Data items
★ ★ ★ ★
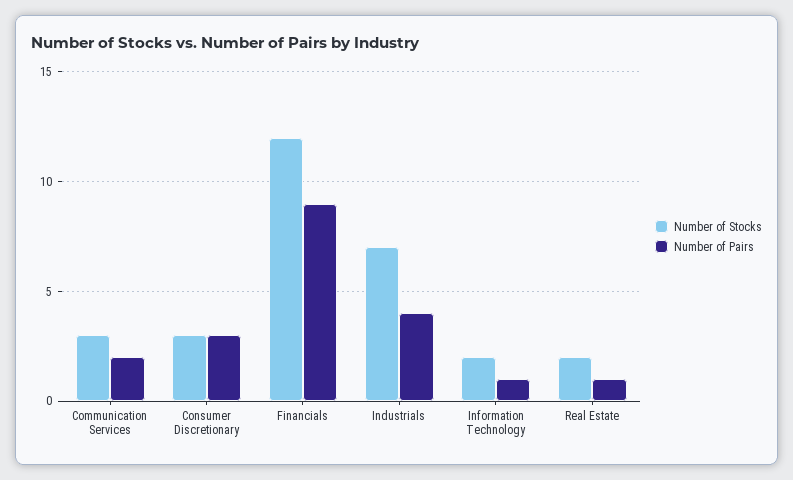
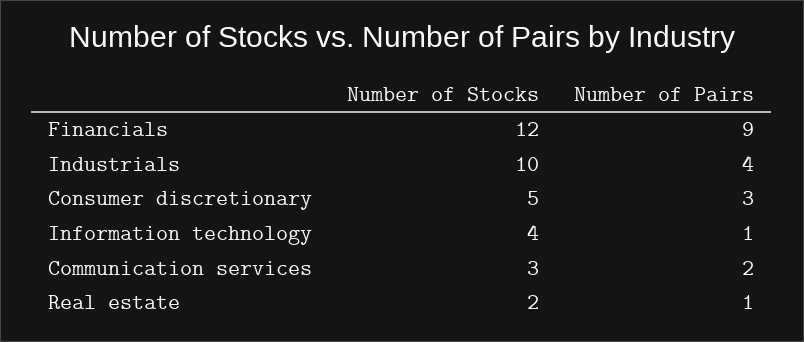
  {
    "Number of Stocks": {
      "Communication Services": 3,
-     "Consumer Discretionary": 3,
+     "Consumer Discretionary": 5,
      "Financials": 12,
-     "Industrials": 7,
+     "Industrials": 10,
-     "Information Technology": 2,
+     "Information Technology": 4,
      "Real Estate": 2
    },
    "Number of Pairs": {
      "Communication Services": 2,
      "Consumer Discretionary": 3,
      "Financials": 9,
      "Industrials": 4,
      "Information Technology": 1,
      "Real Estate": 1
    }
  }

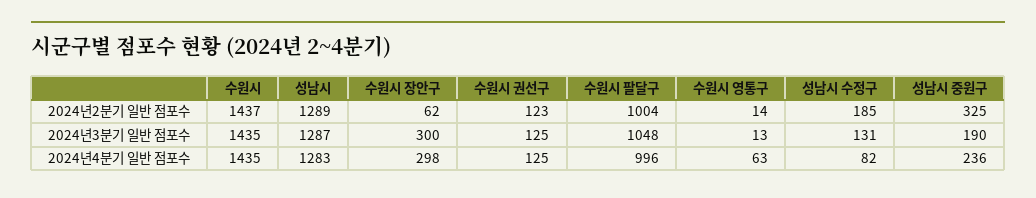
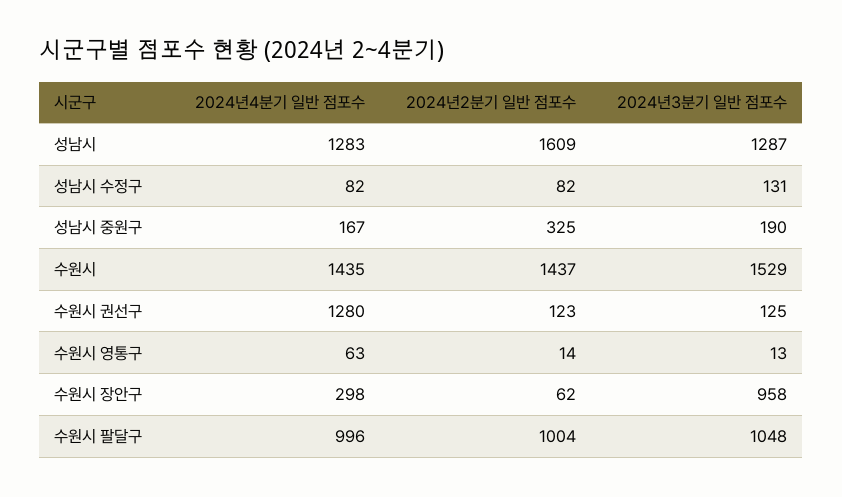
  {
    "수원시": {
      "2024년2분기 일반 점포수": 1437,
-     "2024년3분기 일반 점포수": 1435,
+     "2024년3분기 일반 점포수": 1529,
      "2024년4분기 일반 점포수": 1435
    },
    "성남시": {
-     "2024년2분기 일반 점포수": 1289,
+     "2024년2분기 일반 점포수": 1609,
      "2024년3분기 일반 점포수": 1287,
      "2024년4분기 일반 점포수": 1283
    },
    "수원시 장안구": {
      "2024년2분기 일반 점포수": 62,
-     "2024년3분기 일반 점포수": 300,
+     "2024년3분기 일반 점포수": 958,
      "2024년4분기 일반 점포수": 298
    },
    "수원시 권선구": {
      "2024년2분기 일반 점포수": 123,
      "2024년3분기 일반 점포수": 125,
-     "2024년4분기 일반 점포수": 125
+     "2024년4분기 일반 점포수": 1280
    },
    "수원시 팔달구": {
      "2024년2분기 일반 점포수": 1004,
      "2024년3분기 일반 점포수": 1048,
      "2024년4분기 일반 점포수": 996
    },
    "수원시 영통구": {
      "2024년2분기 일반 점포수": 14,
      "2024년3분기 일반 점포수": 13,
      "2024년4분기 일반 점포수": 63
    },
    "성남시 수정구": {
-     "2024년2분기 일반 점포수": 185,
+     "2024년2분기 일반 점포수": 82,
      "2024년3분기 일반 점포수": 131,
      "2024년4분기 일반 점포수": 82
    },
    "성남시 중원구": {
      "2024년2분기 일반 점포수": 325,
      "2024년3분기 일반 점포수": 190,
-     "2024년4분기 일반 점포수": 236
+     "2024년4분기 일반 점포수": 167
    }
  }

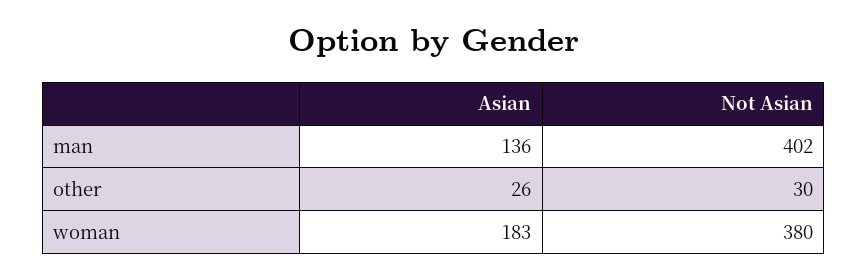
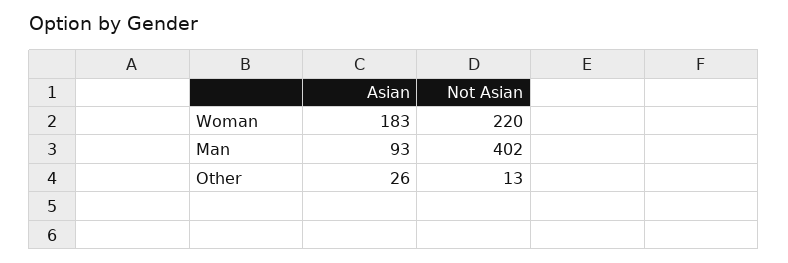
  {
    "Asian": {
-     "man": 136,
+     "man": 93,
      "other": 26,
      "woman": 183
    },
    "Not Asian": {
      "man": 402,
-     "other": 30,
+     "other": 13,
-     "woman": 380
+     "woman": 220
    }
  }

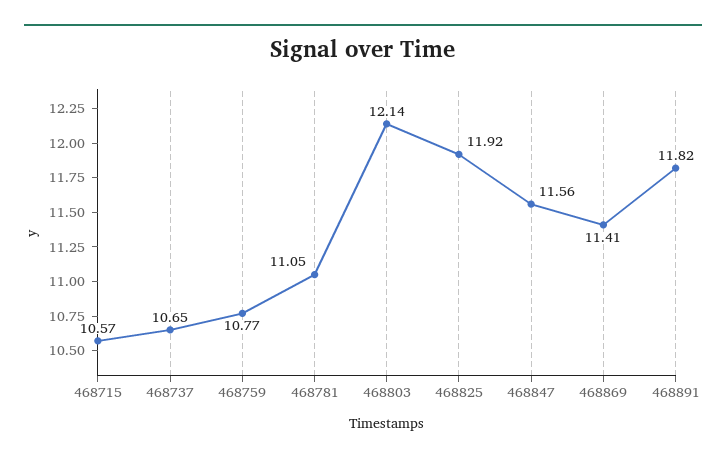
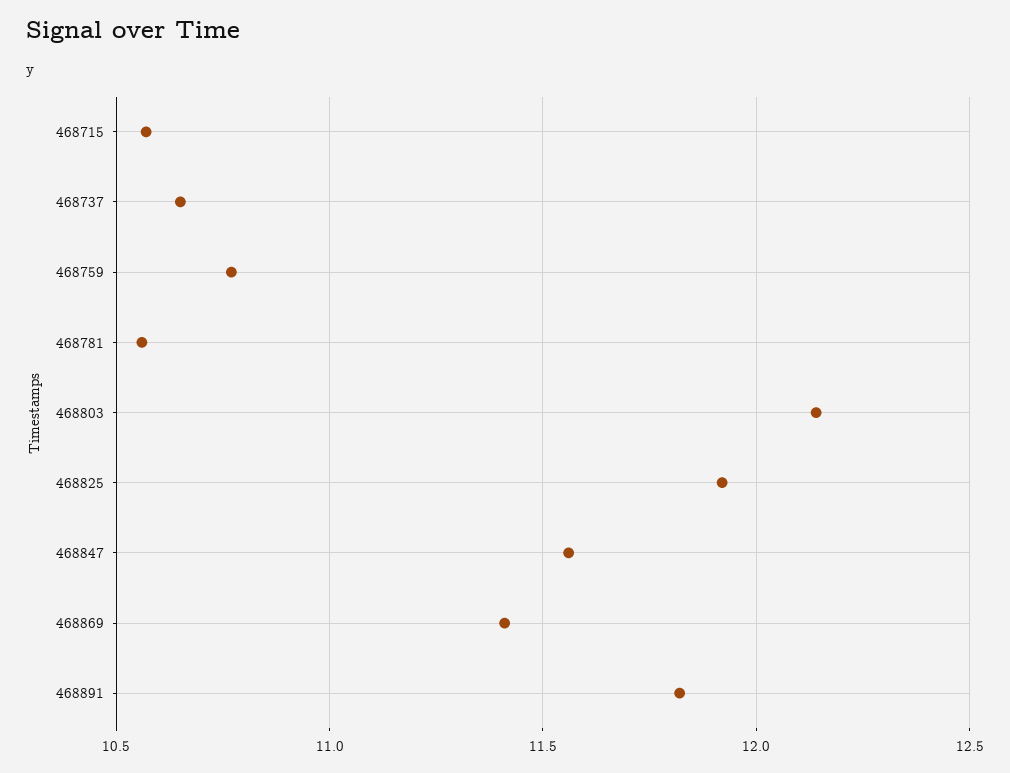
  {
    "468715": 10.57,
    "468737": 10.65,
    "468759": 10.77,
-   "468781": 11.05,
+   "468781": 10.55,
    "468803": 12.14,
    "468825": 11.92,
    "468847": 11.56,
    "468869": 11.41,
    "468891": 11.82
  }

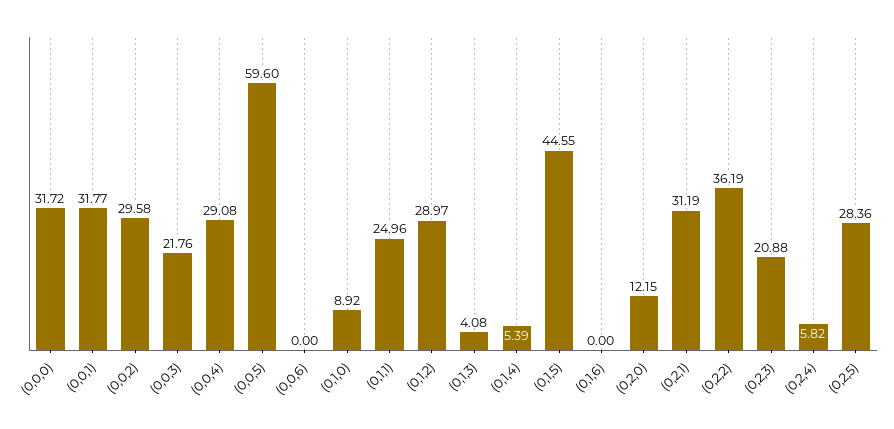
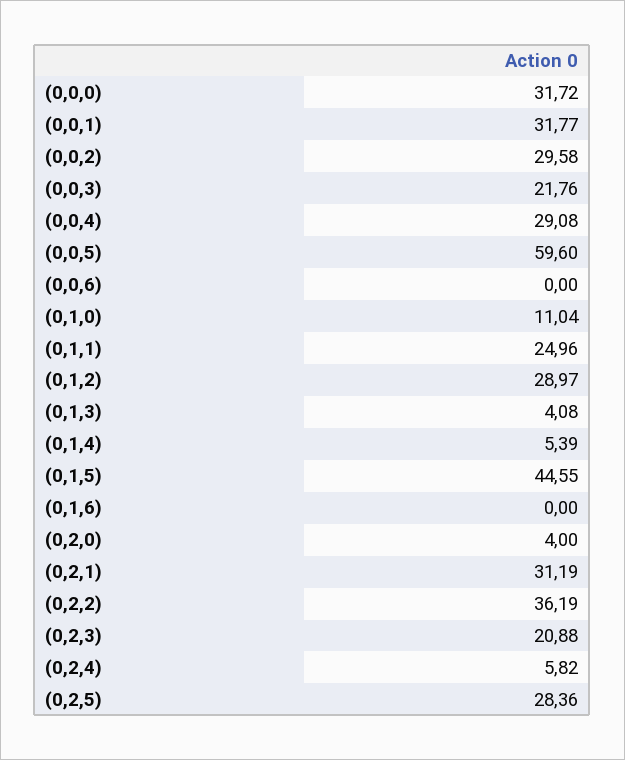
  {
    "(0,0,0)": 31.72,
    "(0,0,1)": 31.77,
    "(0,0,2)": 29.58,
    "(0,0,3)": 21.76,
    "(0,0,4)": 29.08,
    "(0,0,5)": 59.6,
    "(0,0,6)": 0,
-   "(0,1,0)": 8.92,
+   "(0,1,0)": 11.04,
    "(0,1,1)": 24.96,
    "(0,1,2)": 28.97,
    "(0,1,3)": 4.08,
    "(0,1,4)": 5.39,
    "(0,1,5)": 44.55,
    "(0,1,6)": 0,
-   "(0,2,0)": 12.15,
+   "(0,2,0)": 4,
    "(0,2,1)": 31.19,
    "(0,2,2)": 36.19,
    "(0,2,3)": 20.88,
    "(0,2,4)": 5.82,
    "(0,2,5)": 28.36
  }

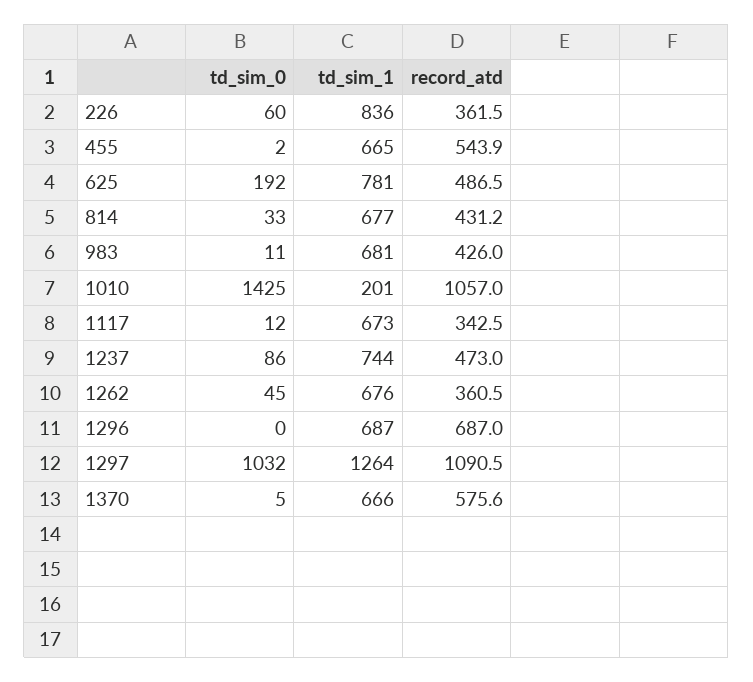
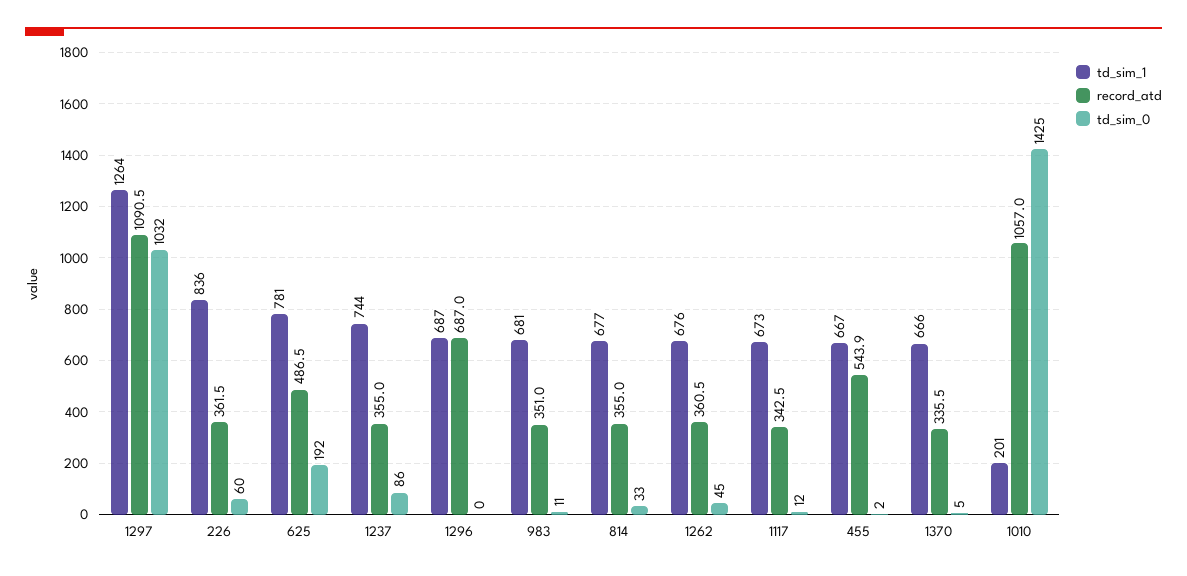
  {
    "td_sim_0": {
      "226": 60,
      "455": 2,
      "625": 192,
      "814": 33,
      "983": 11,
      "1010": 1425,
      "1117": 12,
      "1237": 86,
      "1262": 45,
      "1296": 0,
      "1297": 1032,
      "1370": 5
    },
    "td_sim_1": {
      "226": 836,
-     "455": 665,
+     "455": 667,
      "625": 781,
      "814": 677,
      "983": 681,
      "1010": 201,
      "1117": 673,
      "1237": 744,
      "1262": 676,
      "1296": 687,
      "1297": 1264,
      "1370": 666
    },
    "record_atd": {
      "226": 361.5,
      "455": 543.9,
      "625": 486.5,
-     "814": 431.2,
+     "814": 355,
-     "983": 426,
+     "983": 351,
      "1010": 1057,
      "1117": 342.5,
-     "1237": 473,
+     "1237": 355,
      "1262": 360.5,
      "1296": 687,
      "1297": 1090.5,
-     "1370": 575.6
+     "1370": 335.5
    }
  }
★ ★ ★ ★
• [WHAT YOU HAVE TO DO]: With the pictures dropped, give every entry above again exactly.

• [TASK RESULT]:
  {
    "Number of Stocks": {
      "Communication Services": 3,
-     "Consumer Discretionary": 3,
+     "Consumer Discretionary": 5,
      "Financials": 12,
-     "Industrials": 7,
+     "Industrials": 10,
-     "Information Technology": 2,
+     "Information Technology": 4,
      "Real Estate": 2
    },
    "Number of Pairs": {
      "Communication Services": 2,
      "Consumer Discretionary": 3,
      "Financials": 9,
      "Industrials": 4,
      "Information Technology": 1,
      "Real Estate": 1
    }
  }

  {
    "수원시": {
      "2024년2분기 일반 점포수": 1437,
-     "2024년3분기 일반 점포수": 1435,
+     "2024년3분기 일반 점포수": 1529,
      "2024년4분기 일반 점포수": 1435
    },
    "성남시": {
-     "2024년2분기 일반 점포수": 1289,
+     "2024년2분기 일반 점포수": 1609,
      "2024년3분기 일반 점포수": 1287,
      "2024년4분기 일반 점포수": 1283
    },
    "수원시 장안구": {
      "2024년2분기 일반 점포수": 62,
-     "2024년3분기 일반 점포수": 300,
+     "2024년3분기 일반 점포수": 958,
      "2024년4분기 일반 점포수": 298
    },
    "수원시 권선구": {
      "2024년2분기 일반 점포수": 123,
      "2024년3분기 일반 점포수": 125,
-     "2024년4분기 일반 점포수": 125
+     "2024년4분기 일반 점포수": 1280
    },
    "수원시 팔달구": {
      "2024년2분기 일반 점포수": 1004,
      "2024년3분기 일반 점포수": 1048,
      "2024년4분기 일반 점포수": 996
    },
    "수원시 영통구": {
      "2024년2분기 일반 점포수": 14,
      "2024년3분기 일반 점포수": 13,
      "2024년4분기 일반 점포수": 63
    },
    "성남시 수정구": {
-     "2024년2분기 일반 점포수": 185,
+     "2024년2분기 일반 점포수": 82,
      "2024년3분기 일반 점포수": 131,
      "2024년4분기 일반 점포수": 82
    },
    "성남시 중원구": {
      "2024년2분기 일반 점포수": 325,
      "2024년3분기 일반 점포수": 190,
-     "2024년4분기 일반 점포수": 236
+     "2024년4분기 일반 점포수": 167
    }
  }

  {
    "Asian": {
-     "man": 136,
+     "man": 93,
      "other": 26,
      "woman": 183
    },
    "Not Asian": {
      "man": 402,
-     "other": 30,
+     "other": 13,
-     "woman": 380
+     "woman": 220
    }
  }

  {
    "468715": 10.57,
    "468737": 10.65,
    "468759": 10.77,
-   "468781": 11.05,
+   "468781": 10.55,
    "468803": 12.14,
    "468825": 11.92,
    "468847": 11.56,
    "468869": 11.41,
    "468891": 11.82
  }

  {
    "(0,0,0)": 31.72,
    "(0,0,1)": 31.77,
    "(0,0,2)": 29.58,
    "(0,0,3)": 21.76,
    "(0,0,4)": 29.08,
    "(0,0,5)": 59.6,
    "(0,0,6)": 0,
-   "(0,1,0)": 8.92,
+   "(0,1,0)": 11.04,
    "(0,1,1)": 24.96,
    "(0,1,2)": 28.97,
    "(0,1,3)": 4.08,
    "(0,1,4)": 5.39,
    "(0,1,5)": 44.55,
    "(0,1,6)": 0,
-   "(0,2,0)": 12.15,
+   "(0,2,0)": 4,
    "(0,2,1)": 31.19,
    "(0,2,2)": 36.19,
    "(0,2,3)": 20.88,
    "(0,2,4)": 5.82,
    "(0,2,5)": 28.36
  }

  {
    "td_sim_0": {
      "226": 60,
      "455": 2,
      "625": 192,
      "814": 33,
      "983": 11,
      "1010": 1425,
      "1117": 12,
      "1237": 86,
      "1262": 45,
      "1296": 0,
      "1297": 1032,
      "1370": 5
    },
    "td_sim_1": {
      "226": 836,
-     "455": 665,
+     "455": 667,
      "625": 781,
      "814": 677,
      "983": 681,
      "1010": 201,
      "1117": 673,
      "1237": 744,
      "1262": 676,
      "1296": 687,
      "1297": 1264,
      "1370": 666
    },
    "record_atd": {
      "226": 361.5,
      "455": 543.9,
      "625": 486.5,
-     "814": 431.2,
+     "814": 355,
-     "983": 426,
+     "983": 351,
      "1010": 1057,
      "1117": 342.5,
-     "1237": 473,
+     "1237": 355,
      "1262": 360.5,
      "1296": 687,
      "1297": 1090.5,
-     "1370": 575.6
+     "1370": 335.5
    }
  }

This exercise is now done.